Three of the seven Islamist suicide bombers who perpetrated the terrorist massacre in Paris were French citizens, as was at least one of seven other people arrested in neighboring Belgium in connection to the deadly attacks that killed 129 and injured 352 on Friday night.
One suicide attacker, who was identified from a skin sample, had been living in a Paris suburb, French police said Sunday. A Belgian official said two of the seven suicide bombers were French men living in Brussels, and one of the attackers was living in the Molenbeek neighborhood, which is considered a focal point for religious extremism and fighters going to Syria. Among the seven people arrested was another French citizen living in the Belgian capital.
The new information highlighted growing fears of possible homegrown terrorism in France, a country that has exported more jihadis than any other in Europe.

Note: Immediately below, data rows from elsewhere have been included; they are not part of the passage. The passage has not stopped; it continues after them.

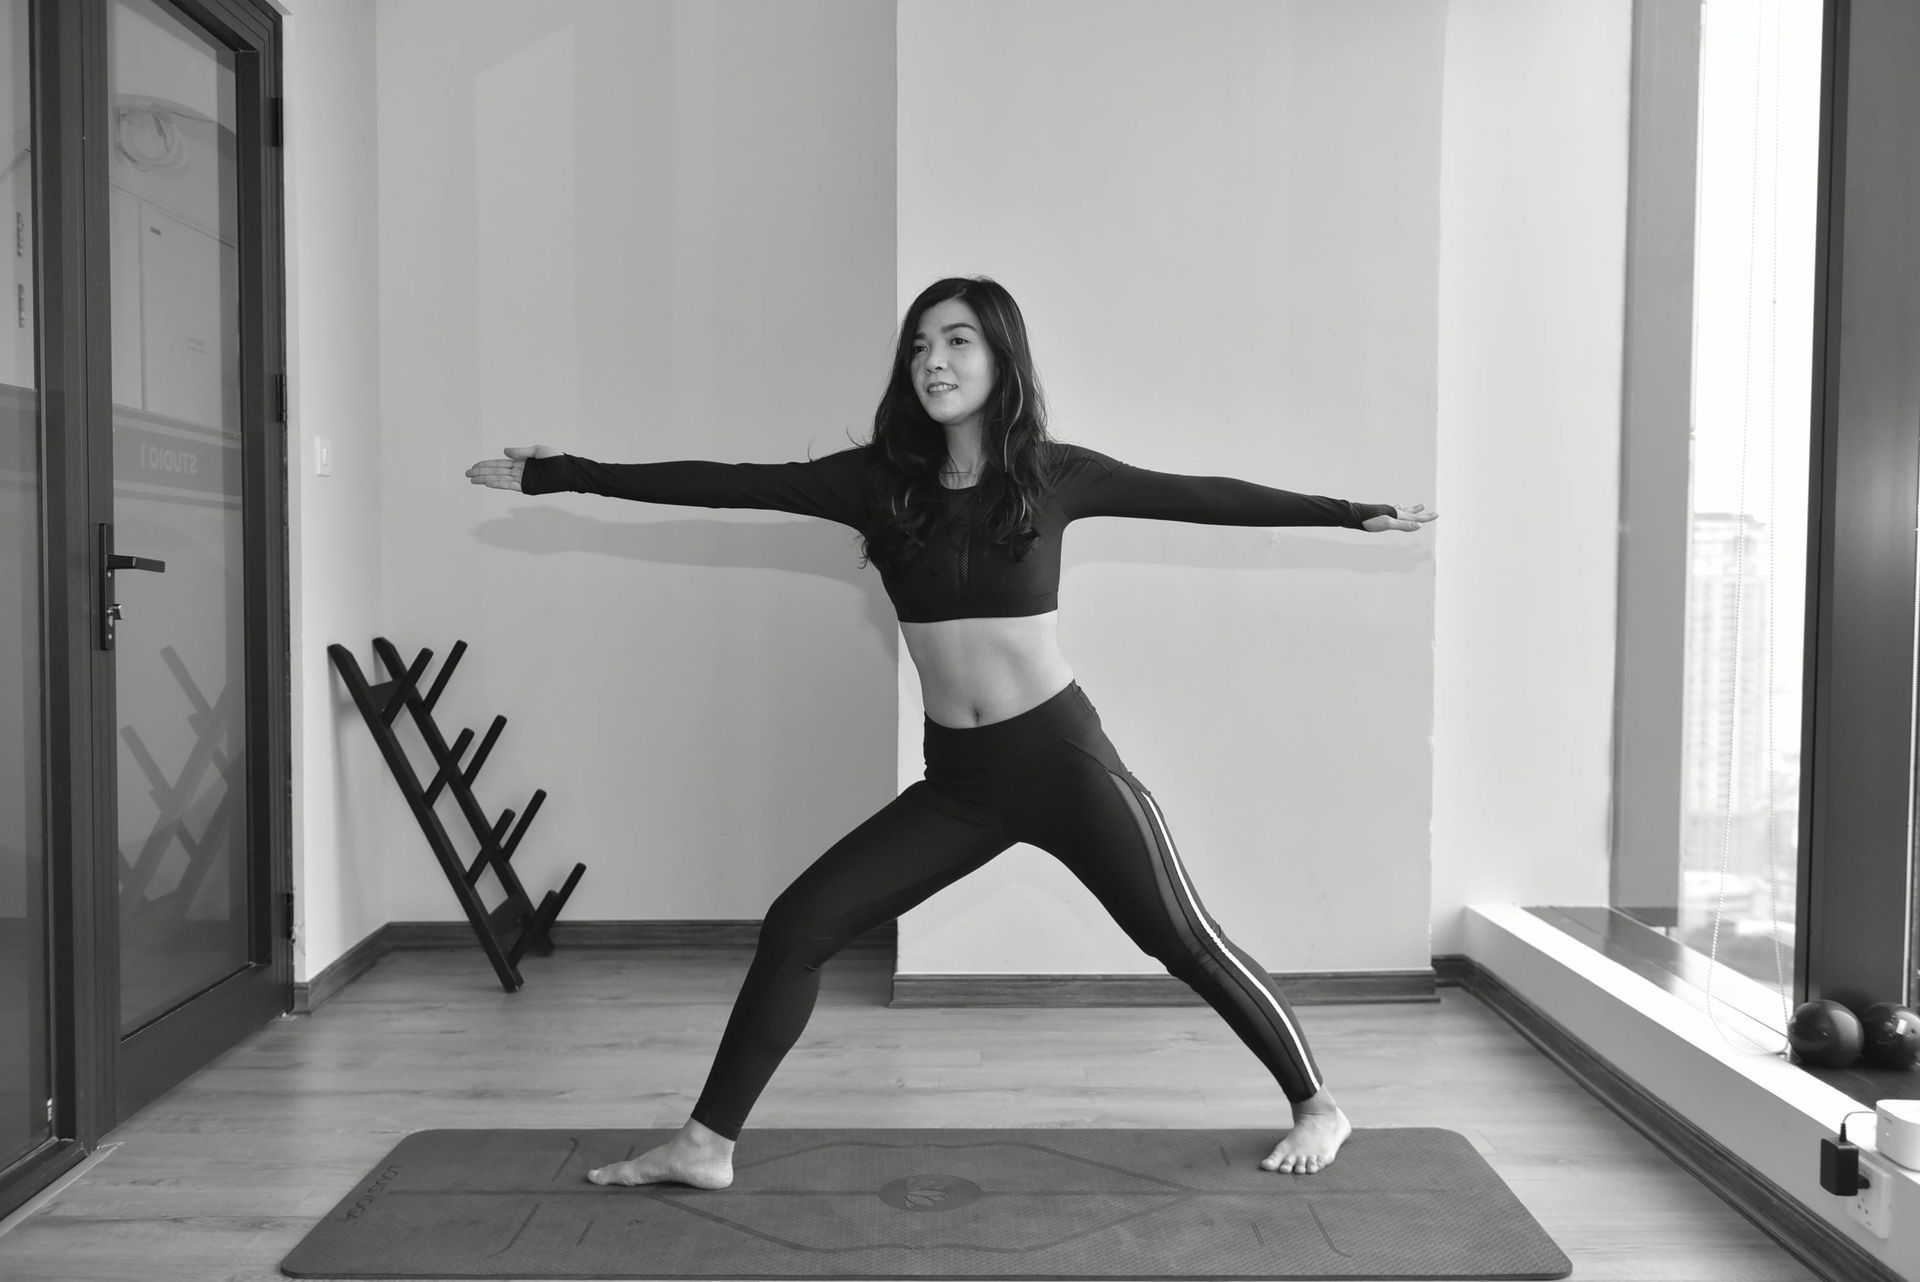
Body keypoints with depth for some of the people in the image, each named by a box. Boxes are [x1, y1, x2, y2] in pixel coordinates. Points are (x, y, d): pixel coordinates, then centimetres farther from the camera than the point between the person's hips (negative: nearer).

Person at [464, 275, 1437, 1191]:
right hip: (955, 779, 3)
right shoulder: (880, 480, 0)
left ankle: (1316, 1106, 26)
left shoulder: (1051, 474, -4)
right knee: (797, 926, -1)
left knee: (1184, 940, 3)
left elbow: (1200, 497, 2)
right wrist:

Ismael Omar Mostefai, a 29-year-old French citizen who had been flagged for ties to Islamic radicalism, was identified Sunday as one of the assailants by a French judicial official who spoke to the Associated Press on condition of anonymity because the investigation is ongoing.
Mostefai’s ID comes as Balkan authorities work to track the travels of a man whose Syrian passport was found next to a dead suicide bomber at France’s national stadium on Friday night. It is still not clear if that Syrian passport is authentic, or if it belonged to the dead bomber. European officials say there is a brisk trade in fake Syrian passports to help people obtain refugee status in the European Union.
Serbian police said Sunday the owner of the passport, identified only as A.A., formally requested asylum in Serbia. Prosecutor Francois Molins told Sky News the passport was found at the Stade de France bombing site and belonged to a Syrian citizen born in 1990.
Officials said the passport holder entered Greece on Oct. 3 through Leros, one of the eastern Aegean islands that tens of thousand of people fleeing war and poverty have been using as a gateway into the 28-nation EU. Serbian police said the holder of the passport then registered at its border entry with Macedonia on Oct. 7. Croatian police said the passport holder was checked at a refugee center on Oct. 8, but the man was not flagged as suspicious and continued his journey toward Hungary and Austria, according to police spokeswoman Helena Biocic.
The FBI is sending to Paris a team of agents that specialize in recovering information from electronic devices, the New York Times reported on Sunday. The FBI is reportedly anticipating a bevy of information coming from French officials in the days ahead and wants to have sufficient manpower to handle and interpret it.
While investigators work to figure out how the attack was planned and if anyone connected with it is still at large, the so-called “City of Light” has gone dark as top Paris tourist attractions such as the Eiffel Tower and the Louvre art museum remain closed in the wake of the attacks perpetrated by Mostefai and seven other terrorists. The Islamist attackers wielded AK-47s and wore suicide belts while carrying out a series of coordinated attacks at six sites around Paris on Friday night.
Mostefai, identified by his fingerprints, was one of the terrorists inside the Bataclan concert hall, where at least 89 people were murdered during a concert by the American band Eagles of Death Metal, Sky News reported. He was known to the French Secret Service for his radicalism, Fox News has confirmed.
Little is known about Mostefai’s background, but French investigators have learned he grew up in a tough French housing project and turned to radicalism five years ago.